Era l’agosto del 2024 quando si consumò il dramma, ma tutto era iniziato mesi prima. Marotta, operaio torinese, non accettava la relazione della figlia 22enne con Manzo, disoccupato e padre di un bambino avuto da una precedente compagna. La ragazza, stanca delle continue pressioni, aveva deciso a luglio di scappare insieme a Manzo per qualche settimana, tornando poi nella sua abitazione, senza però placare il conflitto con la famiglia.
La sera dell'accaduto, la giovane aveva appena confidato a Manzo di essere incinta. Dopo un rapido passaggio in pronto soccorso, la coppia si era ritrovata nuovamente davanti alla rabbia del padre e del fratello di lei. Quella che doveva essere una discussione si è trasformata in un confronto violento. E in pochi istanti, nel caos, l’auto guidata da Manzo ha travolto Marotta, lasciandolo agonizzante sull’asfalto. Le ferite si sono rivelate fatali.
In un primo momento, Manzo era stato arrestato con l’accusa di omicidio volontario, poi scarcerato dopo la ricostruzione dei fatti.
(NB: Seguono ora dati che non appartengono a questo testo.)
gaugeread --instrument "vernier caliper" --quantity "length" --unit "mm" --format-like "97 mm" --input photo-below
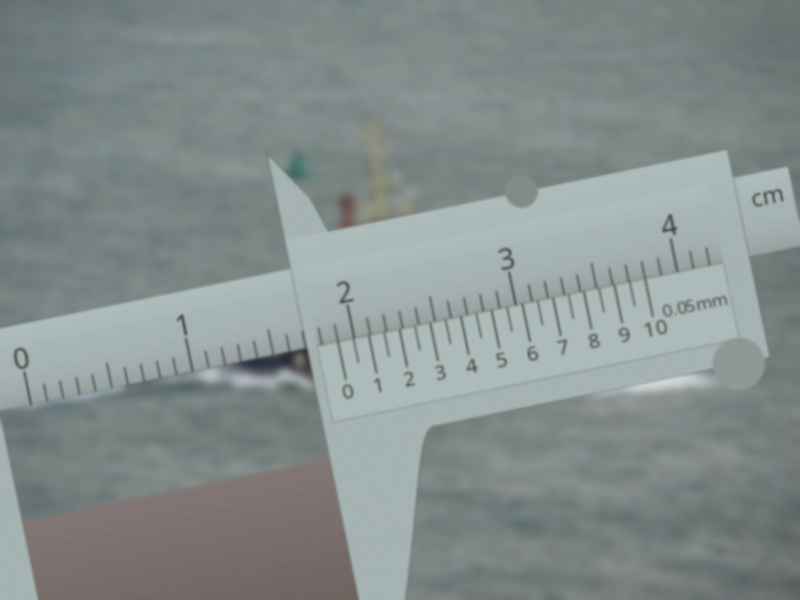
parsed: 19.0 mm
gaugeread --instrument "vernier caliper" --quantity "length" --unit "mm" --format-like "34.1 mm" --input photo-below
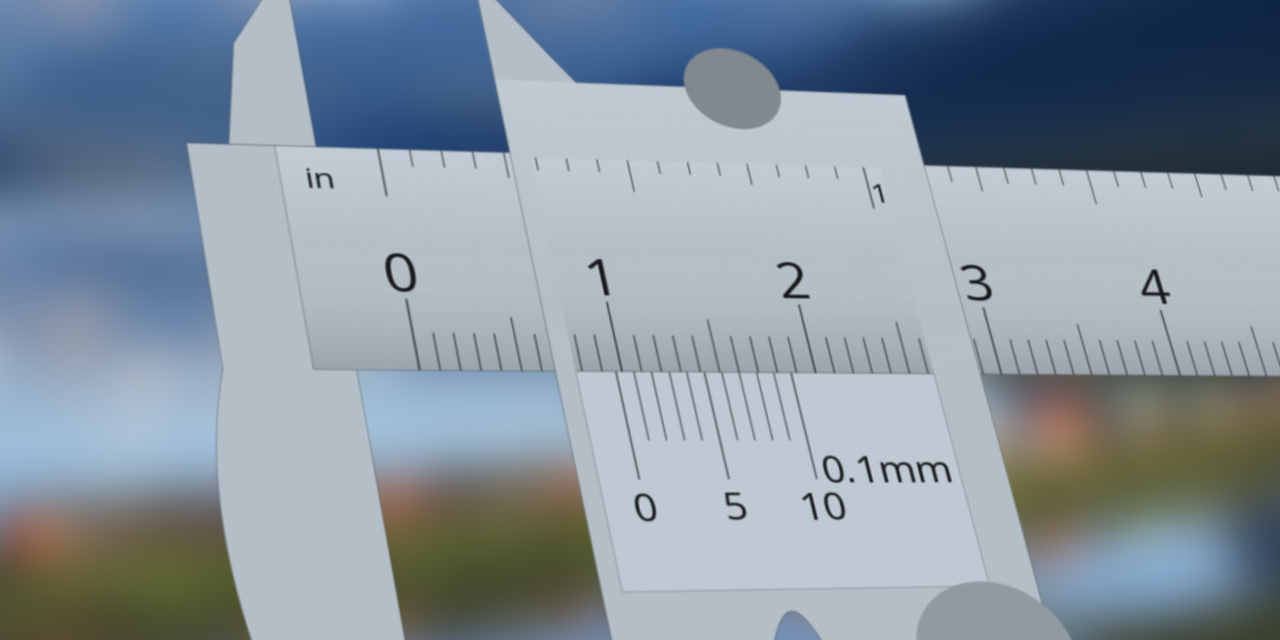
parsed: 9.7 mm
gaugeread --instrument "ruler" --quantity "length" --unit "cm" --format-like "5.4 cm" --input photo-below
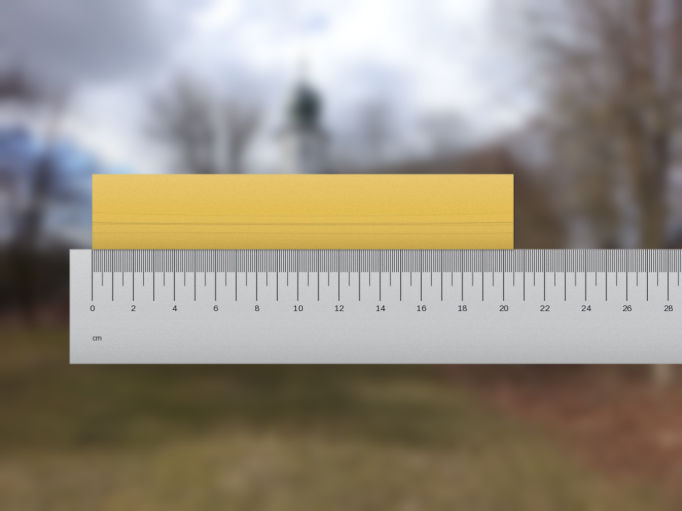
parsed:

In aula, il pubblico ministero Dario Bernardeschi aveva chiesto quattro anni e otto mesi per omicidio preterintenzionale, mentre i familiari della vittima, costituitisi parte civile, puntavano alla condanna per omicidio volontario.
Il giudice ha invece derubricato il reato, riconoscendo che l’azione è avvenuta in un contesto di concitazione e paura, e che Manzo non aveva intenzione di uccidere, ma ha reagito con modalità sproporzionate al rischio percepito.